Texte intégral
MINUTE N° 23/512
Copie exécutoire à :
- Me Patricia CHEVALLIER-GASCHY
- Me Bernard ALEXANDRE
Le
Le greffier
REPUBLIQUE FRANCAISE
AU NOM DU PEUPLE FRANCAIS
COUR D'APPEL DE COLMAR
TROISIEME CHAMBRE CIVILE - SECTION A
ARRET DU 04 Décembre 2023
Numéro d'inscription au répertoire général : 3 A N° RG 22/02323 - N° Portalis DBVW-V-B7G-H3PN
Décision déférée à la cour : jugement rendu le 28 avril 2022 par le tribunal de proximité de Haguenau
APPELANTE :
Madame [W] [P] épouse [T]
[Adresse 2]
Représentée par Me Patricia CHEVALLIER-GASCHY, avocat au barreau de COLMAR
INTIMÉ :
Monsieur [C] [U]
[Adresse 1]
Représenté par Me Bernard ALEXANDRE, avocat au barreau de STRASBOURG
COMPOSITION DE LA COUR :
L'affaire a été débattue le 02 octobre 2023, en audience publique, un rapport de l'affaire ayant été présenté à l'audience, devant la cour composée de :
Mme MARTINO, Présidente de chambre
Mme FABREGUETTES, Conseillère
Mme DESHAYES, Conseillère
qui en ont délibéré.
Greffier lors des débats : Mme HOUSER
ARRET :
- contradictoire
- prononcé publiquement par mise à disposition de l'arrêt au greffe de la cour, les parties en ayant été préalablement avisées dans les conditions prévues au deuxième alinéa de l'article 450 du code de procédure civile.

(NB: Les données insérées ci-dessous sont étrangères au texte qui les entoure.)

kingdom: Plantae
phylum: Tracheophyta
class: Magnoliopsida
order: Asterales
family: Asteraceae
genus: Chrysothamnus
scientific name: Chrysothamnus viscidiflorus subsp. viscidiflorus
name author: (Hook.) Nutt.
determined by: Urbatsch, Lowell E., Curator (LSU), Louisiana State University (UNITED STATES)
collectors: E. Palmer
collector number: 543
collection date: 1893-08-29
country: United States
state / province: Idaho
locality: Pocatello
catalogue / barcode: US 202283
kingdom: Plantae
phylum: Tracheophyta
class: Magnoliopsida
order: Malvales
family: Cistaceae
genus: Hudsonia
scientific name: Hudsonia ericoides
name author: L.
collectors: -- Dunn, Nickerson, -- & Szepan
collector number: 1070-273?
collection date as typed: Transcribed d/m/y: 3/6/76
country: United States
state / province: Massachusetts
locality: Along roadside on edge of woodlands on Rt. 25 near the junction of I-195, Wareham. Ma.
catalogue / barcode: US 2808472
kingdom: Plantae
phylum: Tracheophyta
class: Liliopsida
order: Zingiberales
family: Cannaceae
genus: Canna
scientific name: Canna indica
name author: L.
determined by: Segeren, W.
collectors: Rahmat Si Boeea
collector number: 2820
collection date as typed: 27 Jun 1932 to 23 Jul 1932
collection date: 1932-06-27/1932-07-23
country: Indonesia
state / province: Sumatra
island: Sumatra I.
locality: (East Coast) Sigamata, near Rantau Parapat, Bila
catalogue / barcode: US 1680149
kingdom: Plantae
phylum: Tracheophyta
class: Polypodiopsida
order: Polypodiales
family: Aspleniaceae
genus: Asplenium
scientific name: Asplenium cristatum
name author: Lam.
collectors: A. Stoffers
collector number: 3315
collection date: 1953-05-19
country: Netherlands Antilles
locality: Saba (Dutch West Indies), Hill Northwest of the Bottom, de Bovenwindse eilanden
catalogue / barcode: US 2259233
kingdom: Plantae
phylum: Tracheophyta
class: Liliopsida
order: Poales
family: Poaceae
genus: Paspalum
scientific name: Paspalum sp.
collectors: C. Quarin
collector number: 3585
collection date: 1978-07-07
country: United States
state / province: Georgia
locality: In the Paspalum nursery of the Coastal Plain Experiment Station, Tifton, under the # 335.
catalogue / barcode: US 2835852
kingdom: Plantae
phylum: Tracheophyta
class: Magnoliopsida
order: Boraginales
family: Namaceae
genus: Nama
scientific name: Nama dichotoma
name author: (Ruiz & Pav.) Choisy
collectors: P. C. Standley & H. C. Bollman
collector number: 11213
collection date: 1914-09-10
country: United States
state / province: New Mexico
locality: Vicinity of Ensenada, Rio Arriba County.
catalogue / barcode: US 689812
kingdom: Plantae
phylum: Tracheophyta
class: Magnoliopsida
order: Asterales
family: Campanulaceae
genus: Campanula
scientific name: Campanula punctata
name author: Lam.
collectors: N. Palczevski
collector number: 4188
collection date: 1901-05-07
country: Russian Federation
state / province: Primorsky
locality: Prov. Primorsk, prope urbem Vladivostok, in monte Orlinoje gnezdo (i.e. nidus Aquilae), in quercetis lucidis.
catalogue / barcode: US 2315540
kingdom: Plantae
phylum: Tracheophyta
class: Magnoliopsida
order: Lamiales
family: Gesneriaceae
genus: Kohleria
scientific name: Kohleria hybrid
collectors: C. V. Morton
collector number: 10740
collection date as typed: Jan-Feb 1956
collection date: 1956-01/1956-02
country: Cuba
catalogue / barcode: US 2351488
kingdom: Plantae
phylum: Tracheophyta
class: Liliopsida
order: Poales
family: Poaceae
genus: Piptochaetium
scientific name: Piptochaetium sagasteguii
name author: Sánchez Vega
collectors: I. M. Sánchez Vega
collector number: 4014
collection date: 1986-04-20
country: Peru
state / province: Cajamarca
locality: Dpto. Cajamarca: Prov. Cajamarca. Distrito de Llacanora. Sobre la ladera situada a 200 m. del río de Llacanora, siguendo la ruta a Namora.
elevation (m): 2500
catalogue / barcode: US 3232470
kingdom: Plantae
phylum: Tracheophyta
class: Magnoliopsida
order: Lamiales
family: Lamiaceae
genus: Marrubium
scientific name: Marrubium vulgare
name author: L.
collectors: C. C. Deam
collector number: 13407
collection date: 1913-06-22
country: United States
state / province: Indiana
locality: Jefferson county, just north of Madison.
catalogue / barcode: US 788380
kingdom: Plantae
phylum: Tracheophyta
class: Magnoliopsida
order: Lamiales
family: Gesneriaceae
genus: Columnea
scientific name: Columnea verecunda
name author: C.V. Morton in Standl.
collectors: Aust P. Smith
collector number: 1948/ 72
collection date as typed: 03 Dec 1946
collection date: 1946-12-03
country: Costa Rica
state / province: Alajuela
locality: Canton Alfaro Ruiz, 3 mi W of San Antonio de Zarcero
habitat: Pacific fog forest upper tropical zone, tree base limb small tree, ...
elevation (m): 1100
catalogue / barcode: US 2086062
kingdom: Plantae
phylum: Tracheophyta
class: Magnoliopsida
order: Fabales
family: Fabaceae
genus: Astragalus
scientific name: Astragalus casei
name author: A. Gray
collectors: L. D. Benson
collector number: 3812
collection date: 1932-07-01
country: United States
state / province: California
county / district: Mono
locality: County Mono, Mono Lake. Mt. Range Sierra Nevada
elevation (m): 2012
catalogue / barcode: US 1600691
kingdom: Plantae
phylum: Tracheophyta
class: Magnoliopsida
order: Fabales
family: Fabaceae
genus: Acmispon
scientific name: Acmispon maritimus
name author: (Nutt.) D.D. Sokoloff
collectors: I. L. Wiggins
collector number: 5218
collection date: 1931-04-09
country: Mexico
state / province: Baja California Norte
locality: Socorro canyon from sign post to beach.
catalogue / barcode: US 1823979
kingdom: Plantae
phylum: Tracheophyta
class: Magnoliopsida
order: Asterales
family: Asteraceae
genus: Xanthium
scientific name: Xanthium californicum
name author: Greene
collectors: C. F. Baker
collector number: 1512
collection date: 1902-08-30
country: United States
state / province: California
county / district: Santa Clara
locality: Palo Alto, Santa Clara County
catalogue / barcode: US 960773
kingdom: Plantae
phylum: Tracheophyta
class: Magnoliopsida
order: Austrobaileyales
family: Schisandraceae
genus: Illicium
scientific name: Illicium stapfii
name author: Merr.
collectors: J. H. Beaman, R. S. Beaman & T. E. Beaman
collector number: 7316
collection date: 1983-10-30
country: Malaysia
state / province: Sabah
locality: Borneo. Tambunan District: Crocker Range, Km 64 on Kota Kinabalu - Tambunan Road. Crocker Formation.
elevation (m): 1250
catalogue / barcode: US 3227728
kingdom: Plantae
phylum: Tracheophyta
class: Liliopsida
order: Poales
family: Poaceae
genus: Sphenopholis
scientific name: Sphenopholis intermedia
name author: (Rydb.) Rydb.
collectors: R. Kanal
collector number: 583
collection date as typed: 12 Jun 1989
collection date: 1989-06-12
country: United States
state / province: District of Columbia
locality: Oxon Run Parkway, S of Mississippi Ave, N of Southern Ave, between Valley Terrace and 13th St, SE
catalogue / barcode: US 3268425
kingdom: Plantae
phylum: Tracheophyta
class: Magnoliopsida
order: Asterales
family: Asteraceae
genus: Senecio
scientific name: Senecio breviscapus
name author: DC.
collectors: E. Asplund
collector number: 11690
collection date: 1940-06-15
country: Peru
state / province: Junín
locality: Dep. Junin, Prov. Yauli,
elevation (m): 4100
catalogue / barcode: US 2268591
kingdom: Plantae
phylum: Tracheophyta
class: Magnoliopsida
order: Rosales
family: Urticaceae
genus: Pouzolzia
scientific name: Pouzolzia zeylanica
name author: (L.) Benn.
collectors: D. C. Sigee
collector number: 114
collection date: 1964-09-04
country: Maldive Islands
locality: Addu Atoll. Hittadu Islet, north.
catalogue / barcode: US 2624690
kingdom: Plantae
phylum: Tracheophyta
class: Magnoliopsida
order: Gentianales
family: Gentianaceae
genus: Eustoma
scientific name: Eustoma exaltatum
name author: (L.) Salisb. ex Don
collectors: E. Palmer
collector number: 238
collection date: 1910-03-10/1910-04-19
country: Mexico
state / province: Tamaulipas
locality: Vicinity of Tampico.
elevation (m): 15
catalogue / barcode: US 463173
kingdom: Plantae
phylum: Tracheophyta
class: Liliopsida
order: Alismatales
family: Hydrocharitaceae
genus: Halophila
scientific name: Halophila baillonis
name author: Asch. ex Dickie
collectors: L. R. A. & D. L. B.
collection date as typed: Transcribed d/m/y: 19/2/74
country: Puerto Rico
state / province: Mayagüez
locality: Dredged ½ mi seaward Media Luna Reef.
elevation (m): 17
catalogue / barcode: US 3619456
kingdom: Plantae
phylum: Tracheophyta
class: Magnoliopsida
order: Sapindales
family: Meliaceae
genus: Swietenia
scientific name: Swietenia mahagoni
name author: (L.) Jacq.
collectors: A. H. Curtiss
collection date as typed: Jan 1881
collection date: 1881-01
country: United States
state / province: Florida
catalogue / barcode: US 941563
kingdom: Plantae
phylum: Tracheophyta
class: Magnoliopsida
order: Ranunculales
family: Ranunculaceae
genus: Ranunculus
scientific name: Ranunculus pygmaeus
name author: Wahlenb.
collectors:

- signé par Mme Annie MARTINO, présidente et M. Jérôme BIERMANN, greffier, auquel la minute de la décision a été remise par le magistrat signataire.
*****
FAITS CONSTANTS ET PROCEDURE
Madame [K] [P] a été patiente du docteur [C] [U] de 1992 à 2010, année de son décès.
Se prévalant des dispositions des articles L 1111-7et L 1110-4 du code de la santé publique, Madame [W] [P] épouse [T], fille de Madame [K] [P], a par courrier recommandé réceptionné le 14 novembre 2017, sollicité du docteur [C] [U] la consultation du dossier médical de feu sa mère, cette demande étant motivée par la volonté de défendre la mémoire de la défunte.
N'ayant pas reçu de réponse favorable, Madame [W] [P] épouse [T] a saisi l'Ordre des médecins du Bas-Rhin le 6 février 2018.
En suite de la saisine de cette instance, le Docteur [C] [U] a fait remettre à Madame [T] quelques éléments du dossier médical de sa mère.
Considérant qu'il n'avait pas été répondu à sa demande, Madame [W] [P] épouse [T] a déposé une plainte contre le Docteur auprès de l'Ordre des médecins.
Bien que Madame [W] [P] épouse [T] ait reçu ensuite satisfaction, un procès-verbal de non-conciliation a été établi en date du 13 août 2018 et par décision du 21 février 2020, la chambre disciplinaire de première instance de l'Ordre des médecins du Grand Est a infligé un avertissement au Docteur [C] [U].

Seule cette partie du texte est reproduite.